La miopía estratégica que guía de un día para otro la gestión del fútbol
conduce a la zozobra económica de la mayoría de las entidades deportivas. Incluso
las más poderosas se han visto envueltas en una peligrosa huida hacia delante,
acumulando nuevos fichajes multimillonarios, a pesar de la amenaza evidente de
quiebra técnica que pesa sobre estas empresas.
El coste que puede tener una secuencia cada vez más breve de partidos con
resultado adverso -dramatizado hasta la histeria por el sensacionalismo instalado
en la mayoría de los medios de comunicación- provoca crisis periódicas que, a
menudo, se conjuran mediante el despido fulminante del entrenador. La movilidad
de los actores, y la inseguridad que provoca un régimen productivo tan inestable,
crea una preocupación obsesiva por el resultado de cada partido, empobreciendo
la actuación de los equipos, volcados en destruir el juego antes que en su
creación.
Esta impaciencia estructural actúa como una especie de camisa de fuerza sobre
los profesionales que buscan amarrar el encuentro, utilizando para ello las artes
más comunes, y renunciando a cualquier alegría en el juego, considerada un
riesgo innecesario. Para sacudirse el miedo de encima, se aplica una terapia de
choque extremadamente conservadora y netamente defensiva, de manera que
equipos muy distintos en su potencial de juego recurren a los mismos patrones
que dicta la moda del momento.
Hay motivos suficientes para pensar que esta metamorfosis del fútbol
profesional puede debilitar la fidelidad no sólo de técnicos y jugadores, sino
también de los aficionados, provocando un distanciamiento de sus clubes
respectivos. La identificación con los colores del propio equipo pasa a ser más
volátil, en sintonía con el pragmatismo dominante y el dominio indiscutible de la
lógica mercantil, representados por la sacralización del éxito, el miedo al fracaso, y
el endiosamiento de las estrellas fugaces.

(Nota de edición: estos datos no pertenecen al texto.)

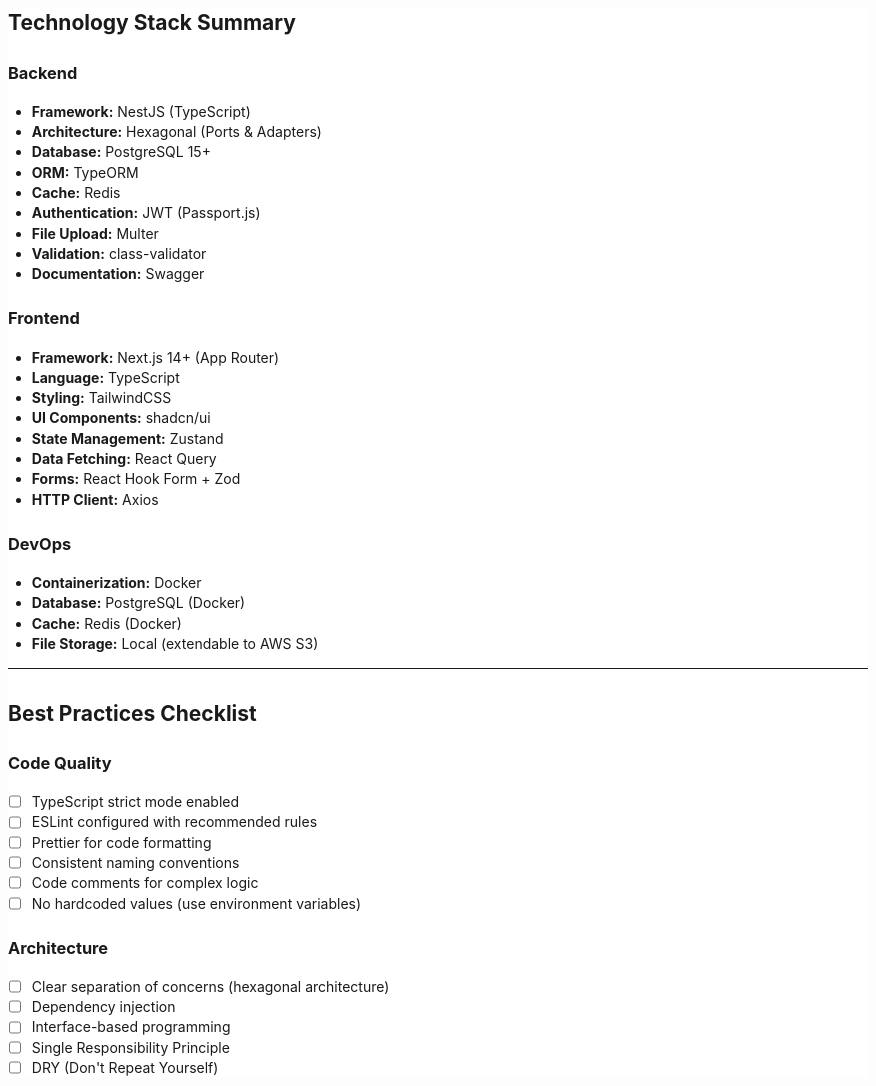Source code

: 
## Technology Stack Summary

### Backend
- **Framework:** NestJS (TypeScript)
- **Architecture:** Hexagonal (Ports & Adapters)
- **Database:** PostgreSQL 15+
- **ORM:** TypeORM
- **Cache:** Redis
- **Authentication:** JWT (Passport.js)
- **File Upload:** Multer
- **Validation:** class-validator
- **Documentation:** Swagger

### Frontend
- **Framework:** Next.js 14+ (App Router)
- **Language:** TypeScript
- **Styling:** TailwindCSS
- **UI Components:** shadcn/ui
- **State Management:** Zustand
- **Data Fetching:** React Query
- **Forms:** React Hook Form + Zod
- **HTTP Client:** Axios

### DevOps
- **Containerization:** Docker
- **Database:** PostgreSQL (Docker)
- **Cache:** Redis (Docker)
- **File Storage:** Local (extendable to AWS S3)

---

## Best Practices Checklist

### Code Quality
- [ ] TypeScript strict mode enabled
- [ ] ESLint configured with recommended rules
- [ ] Prettier for code formatting
- [ ] Consistent naming conventions
- [ ] Code comments for complex logic
- [ ] No hardcoded values (use environment variables)

### Architecture
- [ ] Clear separation of concerns (hexagonal architecture)
- [ ] Dependency injection
- [ ] Interface-based programming
- [ ] Single Responsibility Principle
- [ ] DRY (Don't Repeat Yourself)
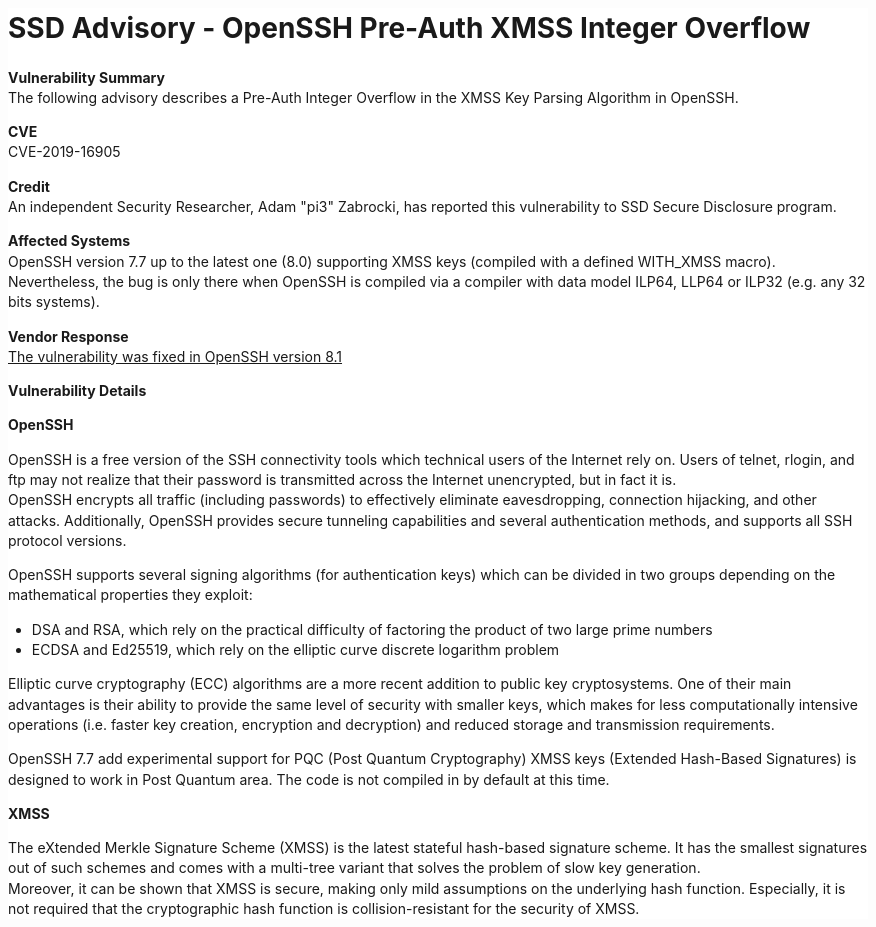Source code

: # SSD Advisory - OpenSSH Pre-Auth XMSS Integer Overflow

**Vulnerability Summary**  
The following advisory describes a Pre-Auth Integer Overflow in the XMSS Key Parsing Algorithm in OpenSSH.

**CVE**  
CVE-2019-16905

**Credit**  
An independent Security Researcher, Adam "pi3" Zabrocki, has reported this vulnerability to SSD Secure Disclosure program.

**Affected Systems**  
OpenSSH version 7.7 up to the latest one (8.0) supporting XMSS keys (compiled with a defined WITH_XMSS macro).  
Nevertheless, the bug is only there when OpenSSH is compiled via a compiler with data model ILP64, LLP64 or ILP32 (e.g. any 32 bits systems).

**Vendor Response**  
[The vulnerability was fixed in OpenSSH version 8.1](https://www.openssh.com/releasenotes.html)

**Vulnerability Details**

**OpenSSH**

OpenSSH is a free version of the SSH connectivity tools which technical users of the Internet rely on. Users of telnet, rlogin, and ftp may not realize that their password is transmitted across the Internet unencrypted, but in fact it is.  
OpenSSH encrypts all traffic (including passwords) to effectively eliminate eavesdropping, connection hijacking, and other attacks. Additionally, OpenSSH provides secure tunneling capabilities and several authentication methods, and supports all SSH protocol versions.

OpenSSH supports several signing algorithms (for authentication keys) which can be divided in two groups depending on the mathematical properties they exploit:

*   DSA and RSA, which rely on the practical difficulty of factoring the product of two large prime numbers
*   ECDSA and Ed25519, which rely on the elliptic curve discrete logarithm problem

Elliptic curve cryptography (ECC) algorithms are a more recent addition to public key cryptosystems. One of their main advantages is their ability to provide the same level of security with smaller keys, which makes for less computationally intensive operations (i.e. faster key creation, encryption and decryption) and reduced storage and transmission requirements.

OpenSSH 7.7 add experimental support for PQC (Post Quantum Cryptography) XMSS keys (Extended Hash-Based Signatures) is designed to work in Post Quantum area. The code is not compiled in by default at this time.

**XMSS**

The eXtended Merkle Signature Scheme (XMSS) is the latest stateful hash-based signature scheme. It has the smallest signatures out of such schemes and comes with a multi-tree variant that solves the problem of slow key generation.  
Moreover, it can be shown that XMSS is secure, making only mild assumptions on the underlying hash function. Especially, it is not required that the cryptographic hash function is collision-resistant for the security of XMSS.
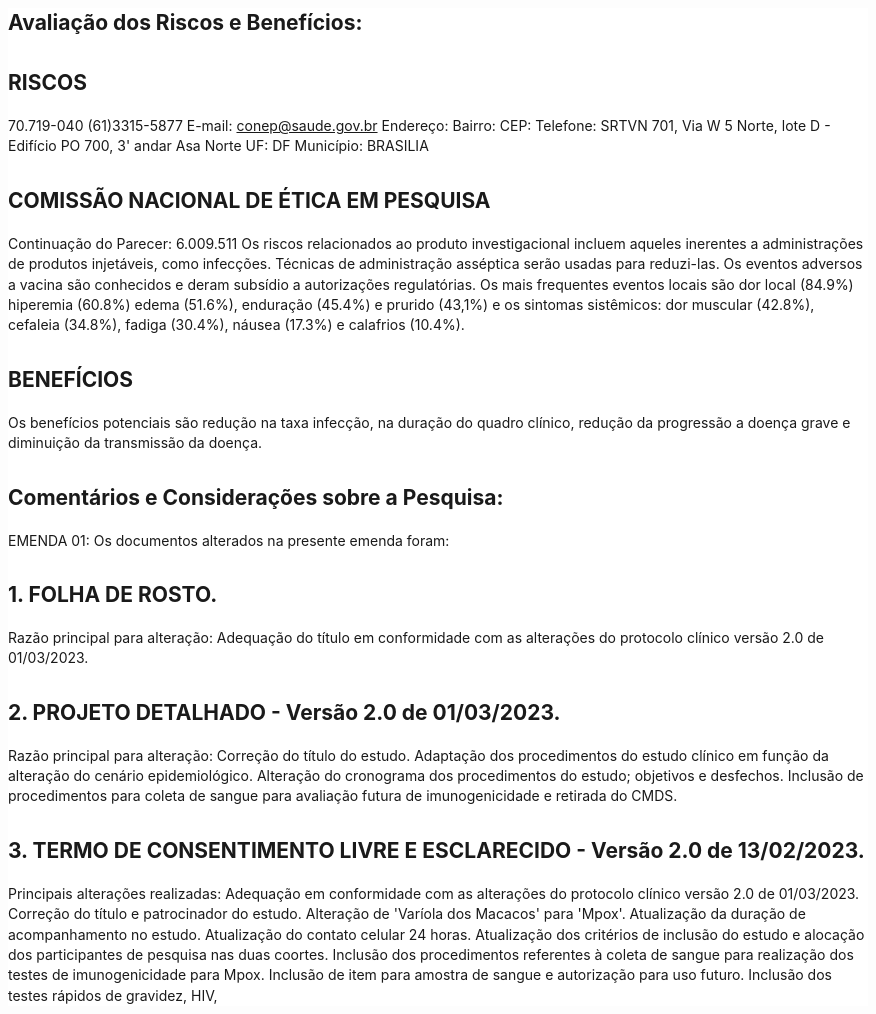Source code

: ## Avaliação dos Riscos e Benefícios:

## RISCOS
70.719-040
(61)3315-5877
E-mail:
conep@saude.gov.br
Endereço:
Bairro:
CEP:
Telefone:
SRTVN 701, Via W 5 Norte, lote D - Edifício PO 700, 3' andar
Asa Norte
UF: DF
Município:
BRASILIA

## COMISSÃO NACIONAL DE ÉTICA EM PESQUISA

Continuação do Parecer: 6.009.511
Os riscos relacionados ao produto investigacional incluem aqueles inerentes a administrações de produtos injetáveis, como infecções. Técnicas de administração asséptica serão usadas para reduzi-las. Os eventos adversos a vacina são conhecidos e deram subsídio a autorizações regulatórias. Os mais frequentes eventos locais são dor local (84.9%) hiperemia (60.8%) edema (51.6%), enduração (45.4%) e prurido (43,1%) e os sintomas sistêmicos: dor muscular (42.8%), cefaleia (34.8%), fadiga (30.4%), náusea (17.3%) e calafrios (10.4%).

## BENEFÍCIOS
Os benefícios potenciais são redução na taxa infecção, na duração do quadro clínico, redução da progressão a doença grave e diminuição da transmissão da doença.

## Comentários e Considerações sobre a Pesquisa:
EMENDA 01:
Os documentos alterados na presente emenda foram:

## 1. FOLHA DE ROSTO.
Razão principal para alteração: Adequação do título em conformidade com as alterações do protocolo clínico versão 2.0 de 01/03/2023.

## 2. PROJETO DETALHADO - Versão 2.0 de 01/03/2023.
Razão principal para alteração: Correção do título do estudo. Adaptação dos  procedimentos do estudo clínico em função da alteração do cenário epidemiológico.  Alteração do cronograma dos procedimentos do estudo; objetivos e desfechos. Inclusão de procedimentos para coleta de sangue para avaliação futura de imunogenicidade e retirada do CMDS.

## 3. TERMO DE CONSENTIMENTO LIVRE E ESCLARECIDO - Versão 2.0 de 13/02/2023.
Principais alterações realizadas: Adequação em conformidade com as alterações do  protocolo clínico versão 2.0 de 01/03/2023. Correção do título e patrocinador do estudo. Alteração de 'Varíola dos Macacos' para 'Mpox'. Atualização da duração de acompanhamento no estudo. Atualização do contato celular 24 horas. Atualização dos critérios de inclusão do estudo e alocação dos participantes de pesquisa nas duas coortes. Inclusão dos procedimentos referentes à coleta de sangue para realização dos testes de imunogenicidade para Mpox. Inclusão de item para amostra de sangue e autorização para uso futuro. Inclusão dos testes rápidos de gravidez, HIV,
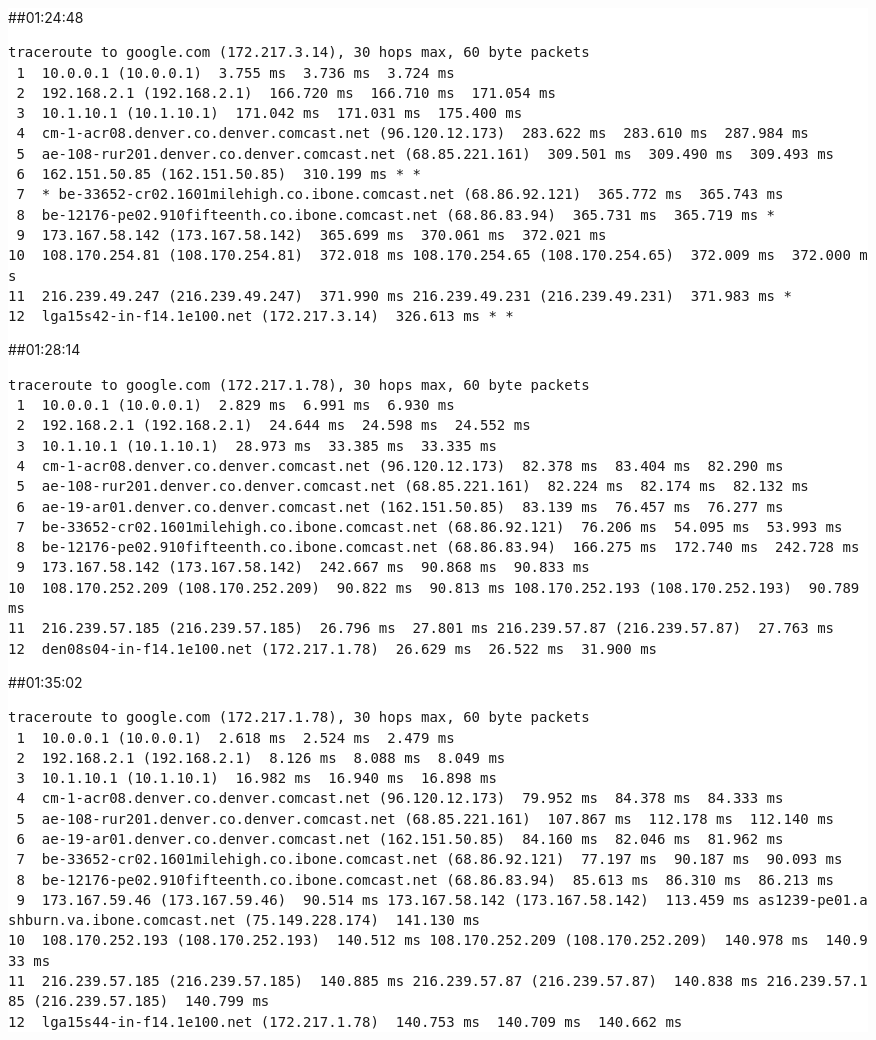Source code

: ##01:24:48

<p><pre><samp>traceroute to google.com (172.217.3.14), 30 hops max, 60 byte packets
 1  10.0.0.1 (10.0.0.1)  3.755 ms  3.736 ms  3.724 ms
 2  192.168.2.1 (192.168.2.1)  166.720 ms  166.710 ms  171.054 ms
 3  10.1.10.1 (10.1.10.1)  171.042 ms  171.031 ms  175.400 ms
 4  cm-1-acr08.denver.co.denver.comcast.net (96.120.12.173)  283.622 ms  283.610 ms  287.984 ms
 5  ae-108-rur201.denver.co.denver.comcast.net (68.85.221.161)  309.501 ms  309.490 ms  309.493 ms
 6  162.151.50.85 (162.151.50.85)  310.199 ms * *
 7  * be-33652-cr02.1601milehigh.co.ibone.comcast.net (68.86.92.121)  365.772 ms  365.743 ms
 8  be-12176-pe02.910fifteenth.co.ibone.comcast.net (68.86.83.94)  365.731 ms  365.719 ms *
 9  173.167.58.142 (173.167.58.142)  365.699 ms  370.061 ms  372.021 ms
10  108.170.254.81 (108.170.254.81)  372.018 ms 108.170.254.65 (108.170.254.65)  372.009 ms  372.000 ms
11  216.239.49.247 (216.239.49.247)  371.990 ms 216.239.49.231 (216.239.49.231)  371.983 ms *
12  lga15s42-in-f14.1e100.net (172.217.3.14)  326.613 ms * *</samp></pre></p>

##01:28:14

<p><pre><samp>traceroute to google.com (172.217.1.78), 30 hops max, 60 byte packets
 1  10.0.0.1 (10.0.0.1)  2.829 ms  6.991 ms  6.930 ms
 2  192.168.2.1 (192.168.2.1)  24.644 ms  24.598 ms  24.552 ms
 3  10.1.10.1 (10.1.10.1)  28.973 ms  33.385 ms  33.335 ms
 4  cm-1-acr08.denver.co.denver.comcast.net (96.120.12.173)  82.378 ms  83.404 ms  82.290 ms
 5  ae-108-rur201.denver.co.denver.comcast.net (68.85.221.161)  82.224 ms  82.174 ms  82.132 ms
 6  ae-19-ar01.denver.co.denver.comcast.net (162.151.50.85)  83.139 ms  76.457 ms  76.277 ms
 7  be-33652-cr02.1601milehigh.co.ibone.comcast.net (68.86.92.121)  76.206 ms  54.095 ms  53.993 ms
 8  be-12176-pe02.910fifteenth.co.ibone.comcast.net (68.86.83.94)  166.275 ms  172.740 ms  242.728 ms
 9  173.167.58.142 (173.167.58.142)  242.667 ms  90.868 ms  90.833 ms
10  108.170.252.209 (108.170.252.209)  90.822 ms  90.813 ms 108.170.252.193 (108.170.252.193)  90.789 ms
11  216.239.57.185 (216.239.57.185)  26.796 ms  27.801 ms 216.239.57.87 (216.239.57.87)  27.763 ms
12  den08s04-in-f14.1e100.net (172.217.1.78)  26.629 ms  26.522 ms  31.900 ms</samp></pre></p>

##01:35:02

<p><pre><samp>traceroute to google.com (172.217.1.78), 30 hops max, 60 byte packets
 1  10.0.0.1 (10.0.0.1)  2.618 ms  2.524 ms  2.479 ms
 2  192.168.2.1 (192.168.2.1)  8.126 ms  8.088 ms  8.049 ms
 3  10.1.10.1 (10.1.10.1)  16.982 ms  16.940 ms  16.898 ms
 4  cm-1-acr08.denver.co.denver.comcast.net (96.120.12.173)  79.952 ms  84.378 ms  84.333 ms
 5  ae-108-rur201.denver.co.denver.comcast.net (68.85.221.161)  107.867 ms  112.178 ms  112.140 ms
 6  ae-19-ar01.denver.co.denver.comcast.net (162.151.50.85)  84.160 ms  82.046 ms  81.962 ms
 7  be-33652-cr02.1601milehigh.co.ibone.comcast.net (68.86.92.121)  77.197 ms  90.187 ms  90.093 ms
 8  be-12176-pe02.910fifteenth.co.ibone.comcast.net (68.86.83.94)  85.613 ms  86.310 ms  86.213 ms
 9  173.167.59.46 (173.167.59.46)  90.514 ms 173.167.58.142 (173.167.58.142)  113.459 ms as1239-pe01.ashburn.va.ibone.comcast.net (75.149.228.174)  141.130 ms
10  108.170.252.193 (108.170.252.193)  140.512 ms 108.170.252.209 (108.170.252.209)  140.978 ms  140.933 ms
11  216.239.57.185 (216.239.57.185)  140.885 ms 216.239.57.87 (216.239.57.87)  140.838 ms 216.239.57.185 (216.239.57.185)  140.799 ms
12  lga15s44-in-f14.1e100.net (172.217.1.78)  140.753 ms  140.709 ms  140.662 ms</samp></pre></p>

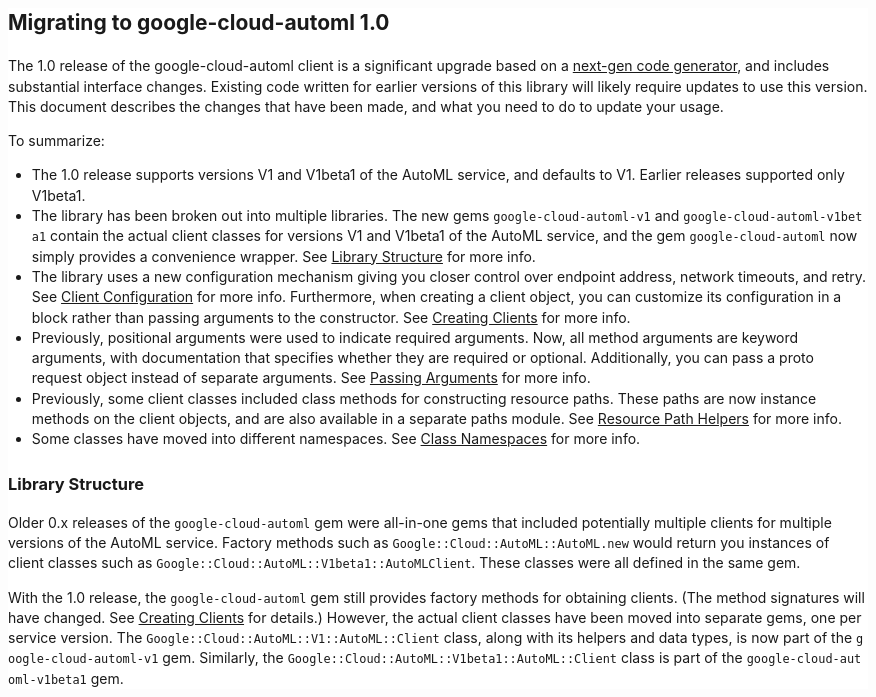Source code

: ## Migrating to google-cloud-automl 1.0

The 1.0 release of the google-cloud-automl client is a significant upgrade
based on a [next-gen code generator](https://github.com/googleapis/gapic-generator-ruby),
and includes substantial interface changes. Existing code written for earlier
versions of this library will likely require updates to use this version.
This document describes the changes that have been made, and what you need to
do to update your usage.

To summarize:

 *  The 1.0 release supports versions V1 and V1beta1 of the AutoML service, and
    defaults to V1. Earlier releases supported only V1beta1.
 *  The library has been broken out into multiple libraries. The new gems
    `google-cloud-automl-v1` and `google-cloud-automl-v1beta1` contain the
    actual client classes for versions V1 and V1beta1 of the AutoML service,
    and the gem `google-cloud-automl` now simply provides a convenience wrapper.
    See [Library Structure](#library-structure) for more info.
 *  The library uses a new configuration mechanism giving you closer control
    over endpoint address, network timeouts, and retry. See
    [Client Configuration](#client-configuration) for more info. Furthermore,
    when creating a client object, you can customize its configuration in a
    block rather than passing arguments to the constructor. See
    [Creating Clients](#creating-clients) for more info.
 *  Previously, positional arguments were used to indicate required arguments.
    Now, all method arguments are keyword arguments, with documentation that
    specifies whether they are required or optional. Additionally, you can pass
    a proto request object instead of separate arguments. See
    [Passing Arguments](#passing-arguments) for more info.
 *  Previously, some client classes included class methods for constructing
    resource paths. These paths are now instance methods on the client objects,
    and are also available in a separate paths module. See
    [Resource Path Helpers](#resource-path-helpers) for more info.
 *  Some classes have moved into different namespaces. See
    [Class Namespaces](#class-namespaces) for more info.

### Library Structure

Older 0.x releases of the `google-cloud-automl` gem were all-in-one gems
that included potentially multiple clients for multiple versions of the AutoML
service. Factory methods such as `Google::Cloud::AutoML::AutoML.new`
would return you instances of client classes such as
`Google::Cloud::AutoML::V1beta1::AutoMLClient`.
These classes were all defined in the same gem.

With the 1.0 release, the `google-cloud-automl` gem still provides factory
methods for obtaining clients. (The method signatures will have changed. See
[Creating Clients](#creating-clients) for details.) However, the actual client
classes have been moved into separate gems, one per service version. The
`Google::Cloud::AutoML::V1::AutoML::Client` class, along with its
helpers and data types, is now part of the `google-cloud-automl-v1` gem.
Similarly, the `Google::Cloud::AutoML::V1beta1::AutoML::Client`
class is part of the `google-cloud-automl-v1beta1` gem.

En estas edades, el mimetismo del fútbol adulto pasa por alto una regla de oro
en la educación: siempre son más importantes los niños y su formación, que la
actividad que realizan. Tampoco se debe olvidar que la maduración de estos
jugadores es inseparable de su propio crecimiento emocional y su formación
integral como personas. Se trata, por tanto, de hacer el fútbol a su medida, en
lugar de forzar una adaptación de los pequeños a una actividad que no ha sido
pensada para ellos y que, en lugar de animarles, puede frustrar su aproximación al
deporte.
Los más sacrificados, la mayoría de los que consiguen superar todas las
pruebas, se han hecho jugadores con sistemas muy dirigidos que domestican su
inteligencia futbolística, poniéndola al servicio de la concepción del equipo y los
patrones de juego preestablecidos que maneja el entrenador. De esta
manera, una enseñanza formal tan prolongada desde la más tierna
infancia -muy distinta del aprendizaje informal en la calle que sucedía
hace apenas unos años- puede retraer el talento individual de tantos
jugadores, que adolecen con frecuencia de un estilo muy estandarizado.
La aplicación de pedagogías tradicionales centradas en la transmisión, a
todos por igual, de aquello que han de aprender, produce una clonación
de jugadores que integran colectivos con un rendimiento enorme a corto
plazo, pero excesivamente previsibles, para satisfacer las exigencias de
flexibilidad y excepcionalidad individual que reclama la elite del fútbol.